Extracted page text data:
● ● ●
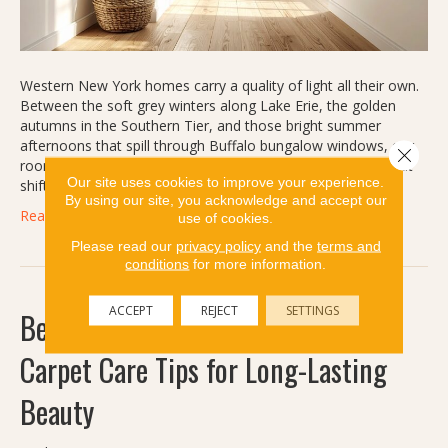
Western New York homes carry a quality of light all their own.
Between the soft grey winters along Lake Erie, the golden
autumns in the Southern Tier, and those bright summer
afternoons that spill through Buffalo bungalow windows, our
Close 
rooms are rarely lit the same way twice in a single year. That
Our site uses cookies to improve your experience.
shifting light is…
By using our site, you acknowledge and accept our
Read More
use of cookies.
Please read our
privacy policy
and the
terms and
conditions
for more information.
ACCEPT
REJECT
SETTINGS
Beyond Deep Cleaning: Preventive
Carpet Care Tips for Long-Lasting
Beauty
● ● ●
▸ Task instructions: Pick every line of the data that includes the string "light".

▸ Worked solution:
Western New York homes carry a quality of light all their own.
shifting light is…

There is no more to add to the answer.